There is certainly troubling anecdotal evidence that some of the girls set out to get pregnant together, though Mayor Kirk went to great lengths to deny any evidence of a "blood-oath bond." But other girls, like Lindsey Oliver, tell of a different kind of collaboration: "There was a group of girls already pregnant that decided they were going to help each other to finish school and raise their kids together," she told Good Morning America. Which raises the question: What if the "problem" in evidence at Gloucester High has more to do with the rejection of abortion than the acceptance of teen pregnancy?

It is easy for a school to know how many students give birth in a given year, but it is impossible to know how many pregnancies are terminated — especially in a heavily Catholic town like Gloucester. Birthrates are not the same as pregnancy rates, and the national trends for both tell an interesting story. While 750,000 teens become pregnant every year, that number is at its lowest level in 30 years, according to the Guttmacher Institute, down 36% from a peak in 1990. This does not suggest that we are witnessing a mass moral collapse, especially since abortion rates have fallen even faster. According to the Centers for Disease Control and Prevention, since the late 1980s the abortion rate for girls ages 15 to 17 fell 55%, and this year the overall U.S. abortion rate was at its lowest level since 1974.

At the same time, we are in the middle of a baby boomlet. Fertility rates in the U.S. are now higher than in most industrialized countries; the 4.3 million babies born in 2006 were the most since 1961. And among teenage girls, the birthrate — though it generally has been falling for the past two decades — did rise 3% in 2006 for girls ages 15 to 17. No one can quite explain why this is.

Which brings us back to Gloucester. What if the visible leap in pregnancies is part of a different trend: kids aren't necessarily having more sex or more girls aren't getting pregnant, but more of those who do are deciding to keep the baby rather than abort it. In Oliver's case, she was on the Pill and the pregnancy was unintended. She made her own "pact" with friends, she said, after they were already pregnant, so they could help one another get through it together. She and her boyfriend, a 20-year-old community college student, talked about trying to do the right thing in a difficult situation.
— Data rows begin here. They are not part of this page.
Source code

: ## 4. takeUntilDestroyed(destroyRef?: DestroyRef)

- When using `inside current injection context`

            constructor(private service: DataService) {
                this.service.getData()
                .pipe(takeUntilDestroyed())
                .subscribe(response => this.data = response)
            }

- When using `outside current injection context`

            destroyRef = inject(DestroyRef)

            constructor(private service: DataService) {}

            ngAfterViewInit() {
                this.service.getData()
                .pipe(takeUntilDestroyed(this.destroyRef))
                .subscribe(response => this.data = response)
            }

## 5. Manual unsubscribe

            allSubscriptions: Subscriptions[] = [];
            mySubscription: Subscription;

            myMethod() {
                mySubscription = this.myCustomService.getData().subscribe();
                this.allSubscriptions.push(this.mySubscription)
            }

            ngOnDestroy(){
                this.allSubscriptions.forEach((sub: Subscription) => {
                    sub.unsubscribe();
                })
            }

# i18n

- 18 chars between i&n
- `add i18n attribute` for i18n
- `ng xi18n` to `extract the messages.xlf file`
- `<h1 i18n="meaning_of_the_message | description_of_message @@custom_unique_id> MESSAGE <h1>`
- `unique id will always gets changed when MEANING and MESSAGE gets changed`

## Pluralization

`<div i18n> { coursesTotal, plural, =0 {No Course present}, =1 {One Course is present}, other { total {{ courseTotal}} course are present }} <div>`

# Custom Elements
Celebrities had nothing to do with anything. "I don't get why people think those movies are glamorizing it," Oliver told GMA, and even Juno at one point says she just wants to "squirt the kid out and get on with [her] life," which hardly counts as romanticizing teen motherhood.

Whether a girl or a woman decides to end a pregnancy or see it through is as complex an emotional, moral and medical calculation as she will ever face. But I wonder if some soft message has taken hold, with the data suggesting that more and more women facing hard choices are deciding to carry the child to term. This has been the mission of the crisis-pregnancy-center movement, including the more than 4,000 centers and hotlines and support groups across the country that aim to talk women out of having abortions and offer whatever support they can. If not in Hollywood then certainly in Gloucester, teen parents and their babies face long odds against success in life. Surely they deserve more sympathy and support than shame and derision, if the trend they reflect is not a typical teenager's inclination to have sex but rather a willingness to take responsibility for the consequences.